The federal government of Nepal has set a date to table the annual fiscal policy on the 15th of Jestha every year. Now, the Ministry of Finance and line ministries are working on the upcoming fiscal policy for the fiscal year 2023/24. Amid budget preparation and the drafting of fiscal policy, policy influencers and private business organisations are closing monitoring and trying to get access to possible policy changes in taxation and policy instruments for the new fiscal year.
After the change in coalition government, the Council of Ministers has still not got its full shape. However, the government is struggling to manage multifaceted problems encountered during the last six months of political and economic turbulence after the election to the federal parliament. However, the National Planning Commission (NPC) was also just filled. The NPC is the prime responsible authority to frame the fiscal policy and advise the government on the new policy guidelines and budget limit under the long-term and mid-term national planning documents.
Fiscal policy
However, the question on our mind is what type of fiscal policy will be presented by the new government. The last tenure of fiscal policy was not free from criticism amid the preparation of the budget. Some critical cases were floored openly, including CCTV damage cases due to unauthorised access by people during the policy tax drafting. If we look back to the last five fiscal policies, most of them came up with some criticism from the people. Such debated programmes included the constituency development budget allocation directly to MPs, the Prime Minister’s self-employment programme and the president's education improvement programme. The import duties and tax rates amendment and the natural resource export policy were also not free from criticism.
This fiscal policy will be the first policy and also the trailer for the economic departure for the next decade of the 2080s. Therefore, this fiscal policy must bring high hopes to the people for in order to transform the socio-economic structure and achieve the Sustainable Development Goals (SDGs) as well as the 2043 long-term development plan of the nation. The last decade of the 2070s felt moderately bad for Nepal’s economy because of devastating earthquakes, landslides, COVID-19, and political turbulence at different points of time. The average GDP growth for this decade is about 3.95 per cent, and GDP per capita rose from about US$ 804 to US$ 1371 in the last decade. The size of the economy reached US$ 37 billion, up from US$ 21 billion in 2012.
Two factors of production -- capital and labour -- are misbalanced in this decade, but technological adoption somehow improved in service sectors. About 3.5 billion youths migrated abroad to seek a better future and employment opportunities. The lowest economic growth, i.e., -2.4 per cent, was also faced in 2020, along with the world economic crisis due to COVID-19 and disturbances in the supply chain network caused by the Russia-Ukraine war. The growth of revenue is -14.9, which is also a rare case in Nepal. However, the trend of capital expenditure and recurrent expenditure is moving against each other. A very expensive administrative structure has been established, and now the government is under pressure to fulfill its own responsibilities due to a shortage of resources.
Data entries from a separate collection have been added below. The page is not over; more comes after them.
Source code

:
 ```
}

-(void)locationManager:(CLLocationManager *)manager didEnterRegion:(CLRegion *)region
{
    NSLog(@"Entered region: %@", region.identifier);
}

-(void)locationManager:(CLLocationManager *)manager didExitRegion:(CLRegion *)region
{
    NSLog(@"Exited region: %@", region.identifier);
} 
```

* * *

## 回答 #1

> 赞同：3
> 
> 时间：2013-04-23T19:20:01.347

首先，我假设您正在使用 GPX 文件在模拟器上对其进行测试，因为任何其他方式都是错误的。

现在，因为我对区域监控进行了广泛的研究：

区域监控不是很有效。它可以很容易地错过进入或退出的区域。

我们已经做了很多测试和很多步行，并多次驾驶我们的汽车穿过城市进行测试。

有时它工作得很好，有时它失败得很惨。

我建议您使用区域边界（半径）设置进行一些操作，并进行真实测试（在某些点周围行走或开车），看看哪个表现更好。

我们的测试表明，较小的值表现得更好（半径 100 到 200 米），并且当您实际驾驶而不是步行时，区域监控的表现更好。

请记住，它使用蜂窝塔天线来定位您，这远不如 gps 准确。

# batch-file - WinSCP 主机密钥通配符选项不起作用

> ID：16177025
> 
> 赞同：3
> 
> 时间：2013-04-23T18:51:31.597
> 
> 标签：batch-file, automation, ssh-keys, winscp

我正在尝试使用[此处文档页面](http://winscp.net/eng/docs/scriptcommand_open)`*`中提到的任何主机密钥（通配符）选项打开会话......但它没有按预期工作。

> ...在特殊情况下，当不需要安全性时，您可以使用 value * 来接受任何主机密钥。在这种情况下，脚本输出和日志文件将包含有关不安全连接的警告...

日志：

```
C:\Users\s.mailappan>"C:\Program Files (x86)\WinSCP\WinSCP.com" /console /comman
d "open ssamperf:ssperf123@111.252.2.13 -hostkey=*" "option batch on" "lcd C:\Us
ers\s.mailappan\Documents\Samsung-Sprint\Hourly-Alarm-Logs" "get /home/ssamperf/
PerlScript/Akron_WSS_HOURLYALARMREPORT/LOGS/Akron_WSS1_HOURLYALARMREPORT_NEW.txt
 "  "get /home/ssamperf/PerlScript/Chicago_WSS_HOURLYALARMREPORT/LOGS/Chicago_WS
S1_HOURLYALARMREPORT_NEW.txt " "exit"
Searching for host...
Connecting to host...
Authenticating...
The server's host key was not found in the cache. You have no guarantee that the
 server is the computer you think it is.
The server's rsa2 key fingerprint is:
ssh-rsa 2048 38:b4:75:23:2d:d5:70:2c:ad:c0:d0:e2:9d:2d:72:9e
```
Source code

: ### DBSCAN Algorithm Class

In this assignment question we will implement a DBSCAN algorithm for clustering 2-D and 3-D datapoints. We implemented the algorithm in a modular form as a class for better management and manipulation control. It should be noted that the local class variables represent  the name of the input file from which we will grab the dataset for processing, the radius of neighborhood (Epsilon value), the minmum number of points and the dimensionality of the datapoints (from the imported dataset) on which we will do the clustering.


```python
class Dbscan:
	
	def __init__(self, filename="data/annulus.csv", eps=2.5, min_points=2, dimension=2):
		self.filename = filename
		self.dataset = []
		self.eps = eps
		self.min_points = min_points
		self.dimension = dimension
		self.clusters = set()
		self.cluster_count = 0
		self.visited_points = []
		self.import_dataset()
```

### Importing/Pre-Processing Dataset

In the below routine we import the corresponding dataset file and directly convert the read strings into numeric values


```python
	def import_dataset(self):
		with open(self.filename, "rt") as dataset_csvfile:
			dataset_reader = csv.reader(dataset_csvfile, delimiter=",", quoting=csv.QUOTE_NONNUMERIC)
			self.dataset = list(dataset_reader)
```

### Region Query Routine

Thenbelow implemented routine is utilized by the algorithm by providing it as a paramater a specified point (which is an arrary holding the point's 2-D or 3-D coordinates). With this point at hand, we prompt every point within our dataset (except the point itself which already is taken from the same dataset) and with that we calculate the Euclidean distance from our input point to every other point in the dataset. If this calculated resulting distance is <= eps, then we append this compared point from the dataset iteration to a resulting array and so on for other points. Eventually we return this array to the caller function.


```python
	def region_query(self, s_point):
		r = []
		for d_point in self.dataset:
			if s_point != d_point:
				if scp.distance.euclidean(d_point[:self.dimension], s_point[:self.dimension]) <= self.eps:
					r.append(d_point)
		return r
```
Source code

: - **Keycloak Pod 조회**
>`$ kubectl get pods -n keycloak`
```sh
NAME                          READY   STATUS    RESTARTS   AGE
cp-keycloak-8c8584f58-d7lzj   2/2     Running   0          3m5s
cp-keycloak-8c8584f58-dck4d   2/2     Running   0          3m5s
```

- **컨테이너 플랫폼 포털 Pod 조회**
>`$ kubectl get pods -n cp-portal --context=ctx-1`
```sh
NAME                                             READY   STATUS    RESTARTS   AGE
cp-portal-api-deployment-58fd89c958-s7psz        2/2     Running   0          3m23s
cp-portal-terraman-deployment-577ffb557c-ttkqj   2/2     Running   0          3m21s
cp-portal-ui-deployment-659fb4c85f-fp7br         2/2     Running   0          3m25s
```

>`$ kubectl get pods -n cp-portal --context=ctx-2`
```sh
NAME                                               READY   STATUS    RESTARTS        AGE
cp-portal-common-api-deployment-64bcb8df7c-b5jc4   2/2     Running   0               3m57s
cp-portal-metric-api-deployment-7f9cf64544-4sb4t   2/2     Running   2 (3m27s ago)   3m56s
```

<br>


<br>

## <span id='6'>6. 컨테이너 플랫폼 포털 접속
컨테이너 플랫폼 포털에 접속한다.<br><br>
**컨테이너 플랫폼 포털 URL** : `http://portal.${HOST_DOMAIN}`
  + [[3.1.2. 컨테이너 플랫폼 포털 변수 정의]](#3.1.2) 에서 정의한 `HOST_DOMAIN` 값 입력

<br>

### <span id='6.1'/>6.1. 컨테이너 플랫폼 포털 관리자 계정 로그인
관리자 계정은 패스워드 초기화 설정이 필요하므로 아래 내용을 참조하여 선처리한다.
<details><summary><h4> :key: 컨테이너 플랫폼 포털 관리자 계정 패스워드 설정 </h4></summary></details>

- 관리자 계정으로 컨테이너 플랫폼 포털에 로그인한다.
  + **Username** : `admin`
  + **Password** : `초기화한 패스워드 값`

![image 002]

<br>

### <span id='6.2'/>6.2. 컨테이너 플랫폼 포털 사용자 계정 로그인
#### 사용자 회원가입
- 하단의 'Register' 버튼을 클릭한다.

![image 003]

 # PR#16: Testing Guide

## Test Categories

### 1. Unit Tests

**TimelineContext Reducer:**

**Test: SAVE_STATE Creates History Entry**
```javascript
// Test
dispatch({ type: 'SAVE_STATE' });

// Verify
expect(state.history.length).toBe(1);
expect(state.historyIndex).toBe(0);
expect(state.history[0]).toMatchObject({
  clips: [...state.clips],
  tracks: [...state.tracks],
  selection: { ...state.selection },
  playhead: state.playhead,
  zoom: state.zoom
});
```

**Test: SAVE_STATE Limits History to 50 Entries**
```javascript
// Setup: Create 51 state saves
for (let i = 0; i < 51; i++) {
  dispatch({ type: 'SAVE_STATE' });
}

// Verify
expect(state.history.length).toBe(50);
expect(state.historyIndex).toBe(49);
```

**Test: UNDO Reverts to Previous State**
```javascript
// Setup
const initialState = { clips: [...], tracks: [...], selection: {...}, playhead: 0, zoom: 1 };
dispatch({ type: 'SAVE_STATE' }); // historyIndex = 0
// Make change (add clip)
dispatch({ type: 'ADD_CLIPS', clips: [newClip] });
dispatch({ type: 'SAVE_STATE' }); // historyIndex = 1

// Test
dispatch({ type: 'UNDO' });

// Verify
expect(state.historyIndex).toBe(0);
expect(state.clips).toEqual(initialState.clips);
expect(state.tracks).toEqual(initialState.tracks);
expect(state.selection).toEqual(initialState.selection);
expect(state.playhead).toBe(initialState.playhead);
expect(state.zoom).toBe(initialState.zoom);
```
Keeping all these issues in mind, the government has to work very seriously in this decade to address the current socio-economic and political problems and lay the foundation for prosperity and a sustainable, quality living standard by maintaining a just society. This would be possible only if the government showed its credibility through upcoming fiscal policy and programmes and executed them rationally under resource pressure. Equally, it is important to bring hopes for prosperity and quality of life to the young people to avoid the current human capital crisis and brain drain problem. The government cannot achieve its budgetary goal and SDGs unless it motivates the labour factor to connect production as well as the economic system to improve productivity.
Therefore, this fiscal policy has to be focused on human capital development and productivity, rational distribution of resources in line with the local economy, research and development works for improving productivity and efficiency, and maximum utilisation of natural resources to boost the local economy through local-level government. No doubt, the upcoming fiscal policy will be an indicator of economic departure for the decade, if not at least for the next five years. The private sector is the most affected and equally benefited by current economic and political turbulence.
Three pillars
Those who have good access to governing and regulatory positions are getting overwhelming benefits through policy influences, and the rest are panicking due to unexpected changes in fiscal policies. The private sector knows that once the policy changes, it will continue until the affected party achieves a significant level of access to influence and change the policy. The three pillars of the economy -- private, public, and cooperative -- are now in trouble. The external sector is under pressure from the balance of payments while the government is facing problems to meet its obligations with its budget deficit.
Likewise, development partners are enforcing their interests irrespective of people's concerns, and civil society seems to be off track. The biggest factor is a political and social hurdle. In such a situation, the upcoming fiscal policy must pin hope on people's expectations. If the government fails to do so, perhaps the 2080s decade will be another waste of time and have a big trade-off cost for Nepal’s economy. Therefore, it is very important to be economically rational and socio-politically just in order to reach the national target in this decade.